Pictures are to be left out; every line from the one with "List each element's" through the end of the data must be transcribed exactly.

START DATA SHOWN

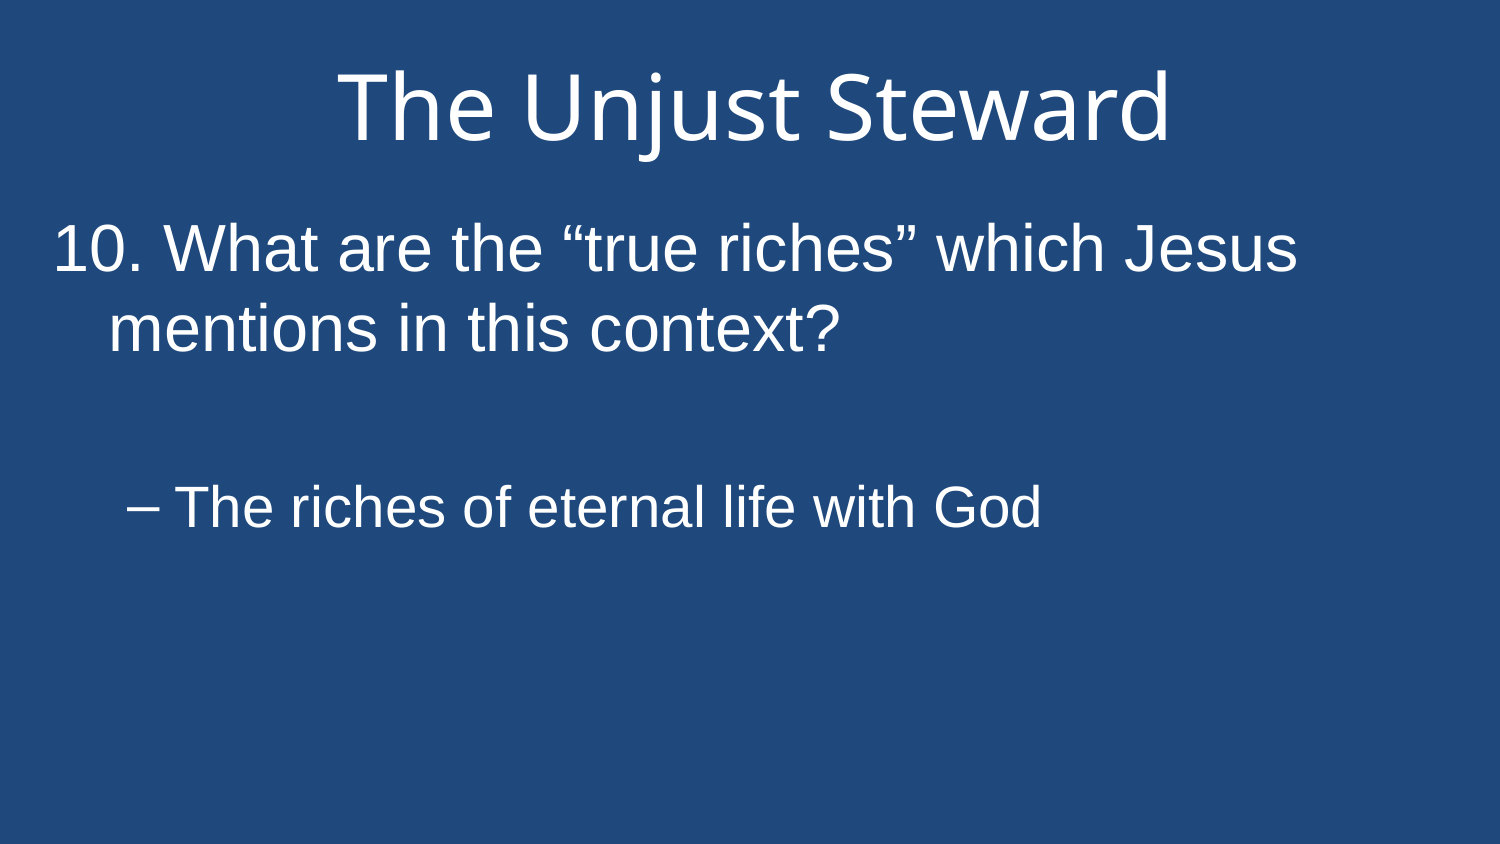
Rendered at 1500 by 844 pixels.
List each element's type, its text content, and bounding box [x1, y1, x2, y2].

title The Unjust Steward [37, 33, 1475, 175]
list 10. What are the “true riches” which Jesus mentions in this context? The riches of eternal life with God [37, 196, 1475, 822]
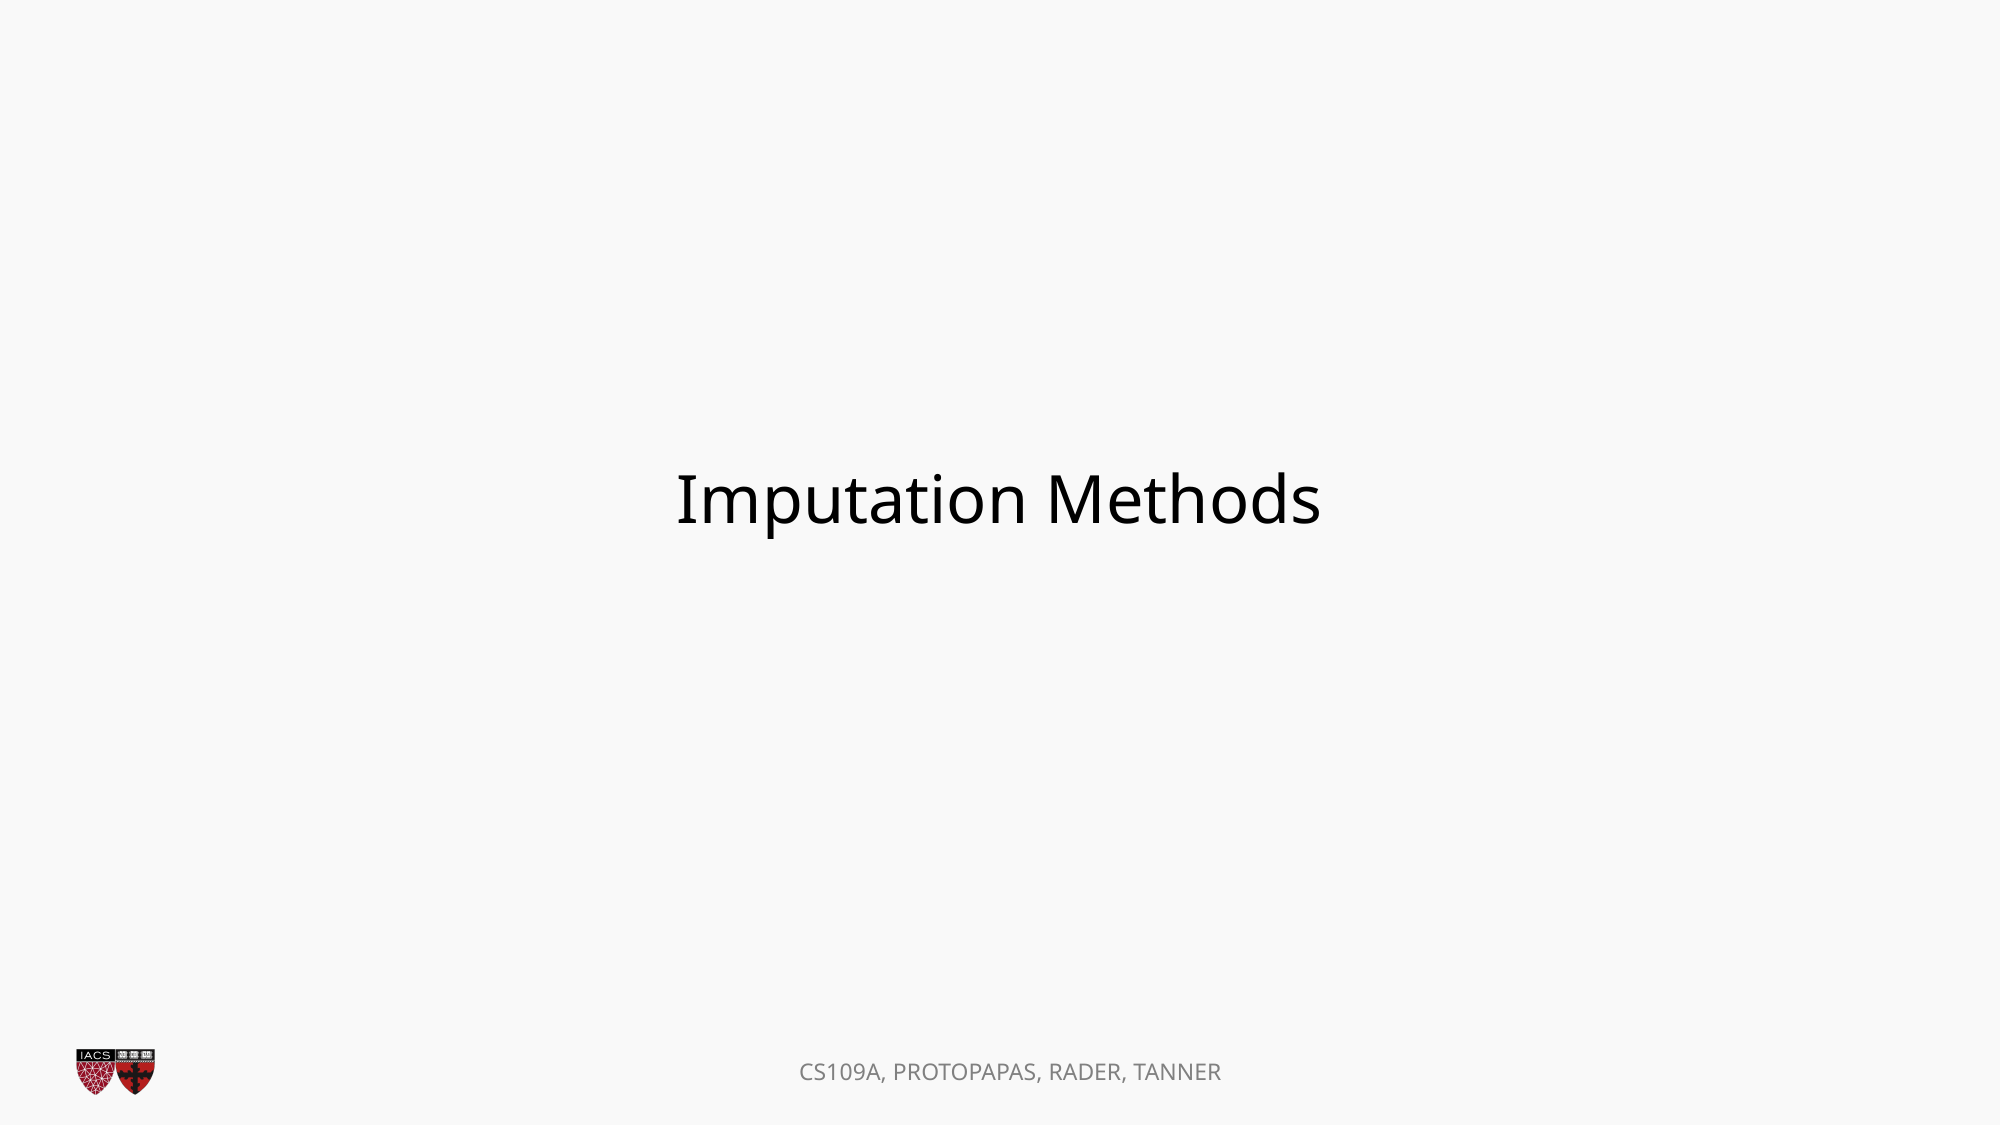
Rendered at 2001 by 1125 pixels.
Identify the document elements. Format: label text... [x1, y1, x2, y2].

picture [75, 1049, 155, 1095]
title Imputation Methods [99, 449, 1900, 576]
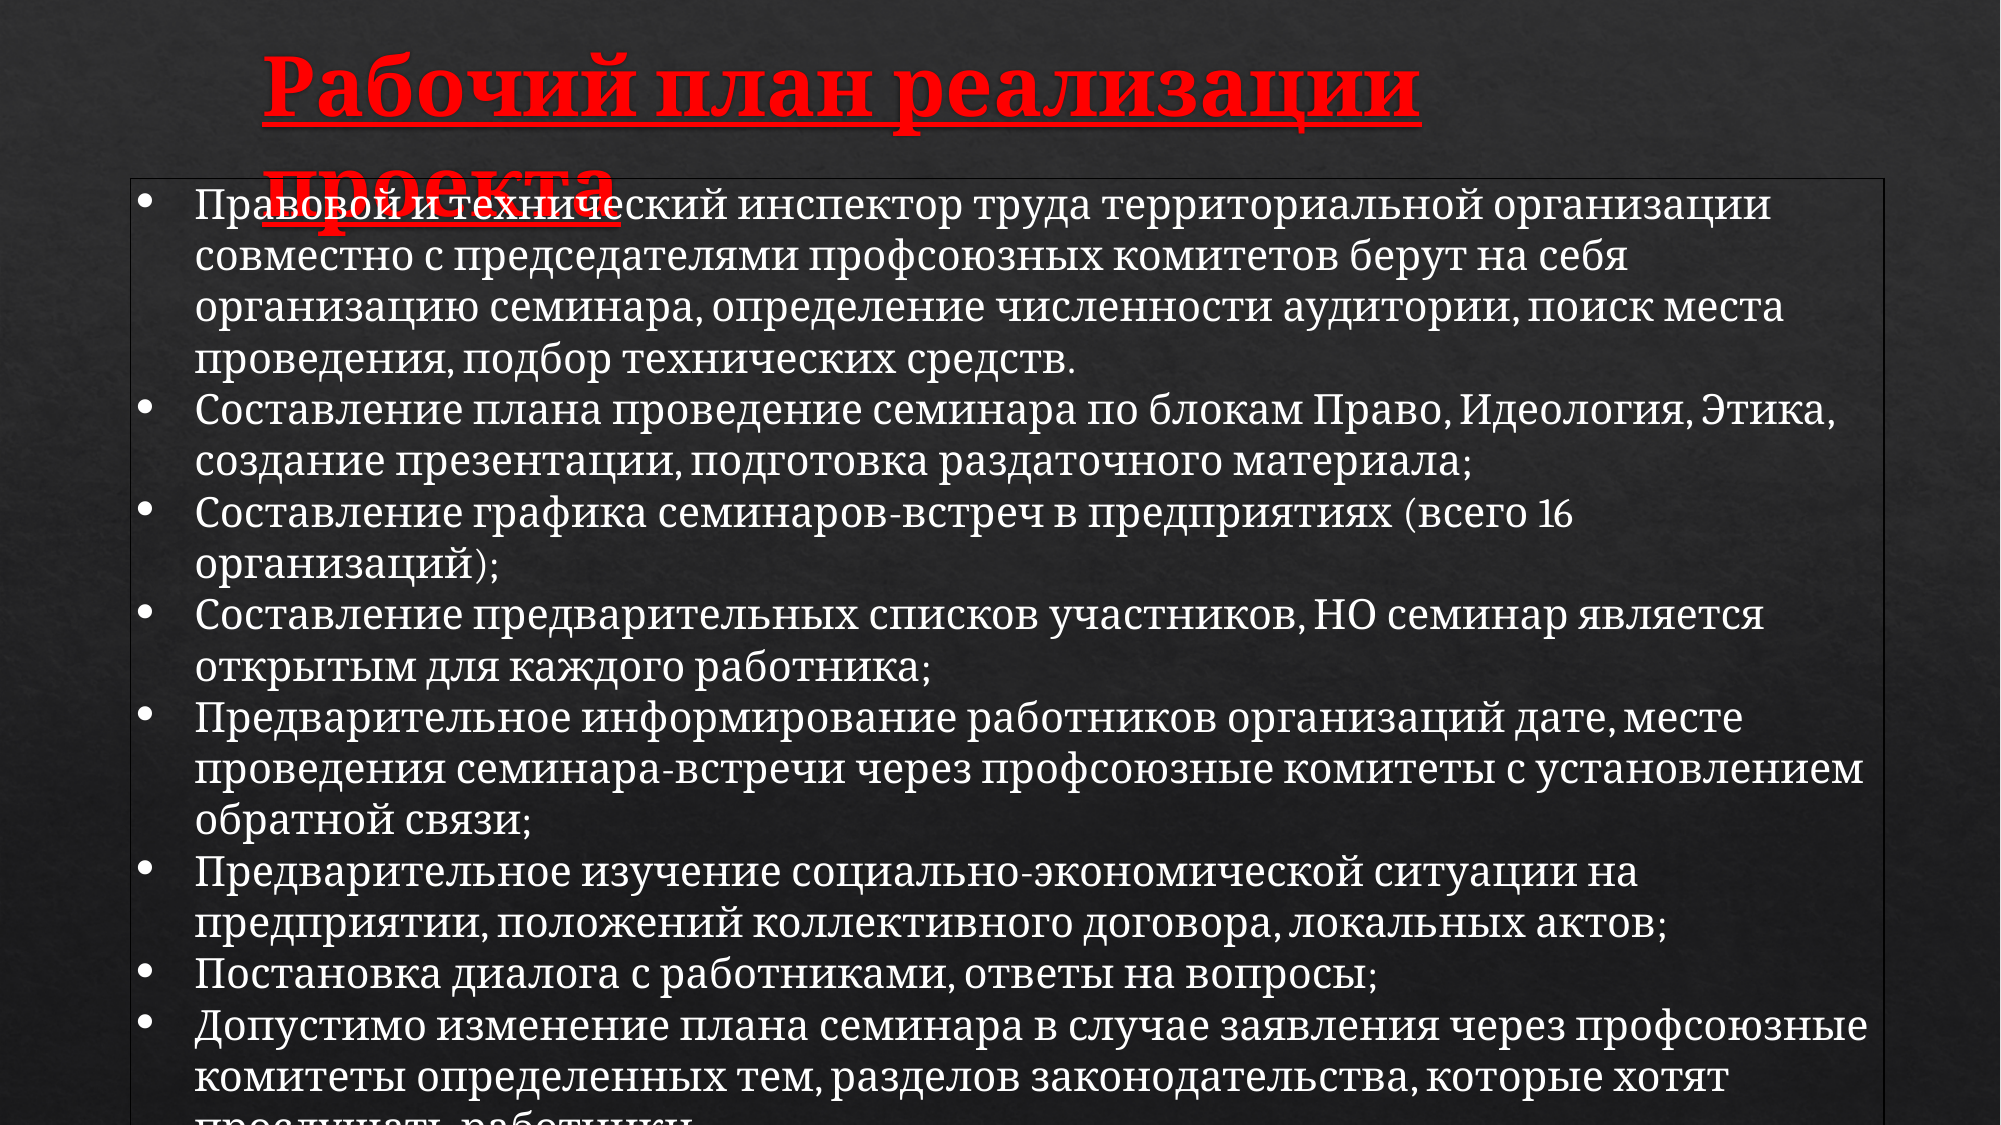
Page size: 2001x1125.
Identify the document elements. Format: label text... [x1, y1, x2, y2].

END DATA SHOWN

» WRITTEN ANSWER:
List each element's type, its text content, and bounding box [x1, y1, x2, y2].

title The Unjust Steward [37, 33, 1475, 175]
list 10. What are the “true riches” which Jesus mentions in this context? The riches of eternal life with God [37, 196, 1475, 822]
Rendered at 2001 by 1125 pixels.
Identify the document elements. Format: label text... [x1, y1, x2, y2].

picture [75, 1049, 155, 1095]
title Imputation Methods [99, 449, 1900, 576]
Page size: 2001x1125.
Identify the document elements. Format: label text... [x1, y1, x2, y2].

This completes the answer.